• **Page text**:
Just use fieldType="string", and send them to solr in a multivalued
fashion:
<doc><field name="blah">1</field><field name="blah">133</field><field
name="blah">999</field></doc>
Search:
blah:133
+blah:999 +blah:1 [both must match]
Just treat the numbers as untokenized text.
-Mike
On 4-May-08, at 2:30 AM, [EMAIL PROTECTED] wrote:
Ok, thanks. However I am still abit confused. Since I know that
these are only integers, can't I somehow make solr to use
solr.IntField or solr.SortableIntField, but still tokenize like
this? I tried the configuration below but changed TextField to
IntField and indexed the document again, but then the search didn't
work...
This is what I use now (after your suggestion):
<fieldtype name="ids" class="solr.TextField">
<analyzer type="query">
<tokenizer class="solr.WhitespaceTokenizerFactory"/>
<filter class="solr.WordDelimiterFilterFactory"/>
</analyzer>
<analyzer type="index">
<tokenizer class="solr.WhitespaceTokenizerFactory"/>
<filter class="solr.WordDelimiterFilterFactory"/>
</analyzer>
</fieldtype>
This works great when searching. But when I get the document back, I
see that the stored value is still the comma separated values. ie:
...
<str name="articleCategory">3,5</str>
...
I would have liked it like this instead:
...
<str name="articleCategory">3</str>
<str name="articleCategory">5</str>
...
Is this possible with solr by some configuration? Am I really the
only one that would like this behaivor?
/Jimi
Quoting Otis Gospodnetic <[EMAIL PROTECTED]>:
I think you are after
http://wiki.apache.org/solr/AnalyzersTokenizersTokenFilters#head-1c9b83870ca7890cd73b193cefed83c283339089
Otis
--
Sematext -- http://sematext.com/ -- Lucene - Solr - Nutch
----- Original Message ----
From: "[EMAIL PROTECTED]" <[EMAIL PROTECTED]>
To: solr-user@lucene.apache.org
Sent: Saturday, May 3, 2008 11:57:37 PM
Subject: Tokenize integers?

• **Dataset content**:
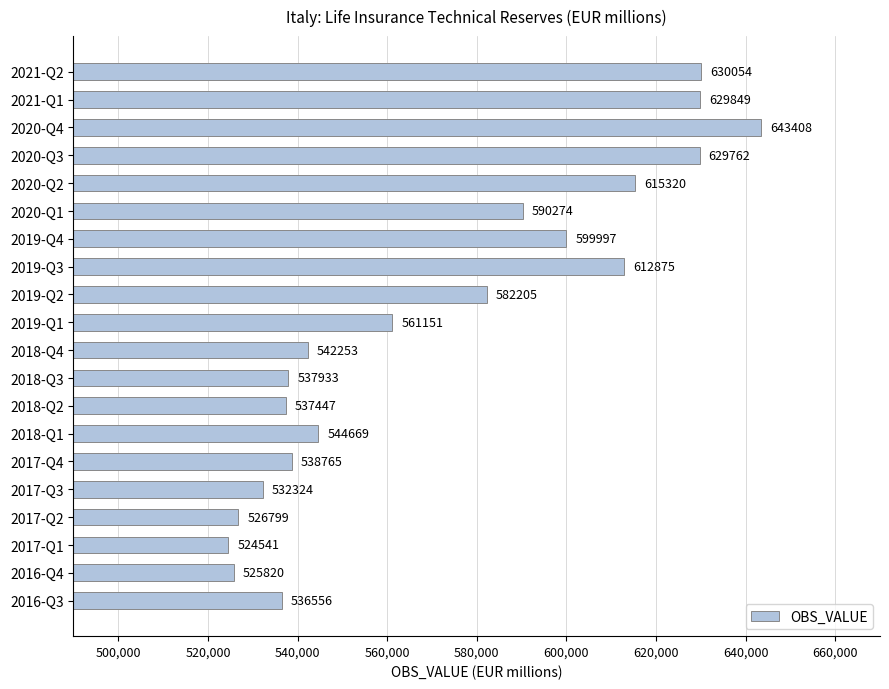

Approximately how many times larger is the value at 2019-Q4 compared to 2016-Q3?

1.1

• **Task to carry out**:
Carry on the Solr mailing-list thread about tokenizing integer values, starting right after its last line.

• **Written response**:
Hi,
What is the recommended way to configure a fieldtype for a field
that
looks like this in the source system?
categoryIds=1,325,488
The order of these id's are not important. I want to be able to
fetch
all the id's, separately, ie I want them to be stored as
multivalue, I
guess... And I also want to be able to search on the individual
id's,
or combinations (for example search for all articles with category
id
1 and 488).
I know I can index this as multiple categoryId fields (and have them
as int or sint type), but that means I need to write preprocessing
on
the "client" side. I would prefer a server side fix, so that the
client can send the xml like this:
...
1,325,488
...
And then the server (ie solr) will transform this into a multivalue
int/sint field, using tokenizing or whatever it is called (or is
tokenizing not performed on the stored value?).
What are your suggestions? Maybe this is already documented in the
wiki or someplace else? I have searched for this, but not found
anything that helps.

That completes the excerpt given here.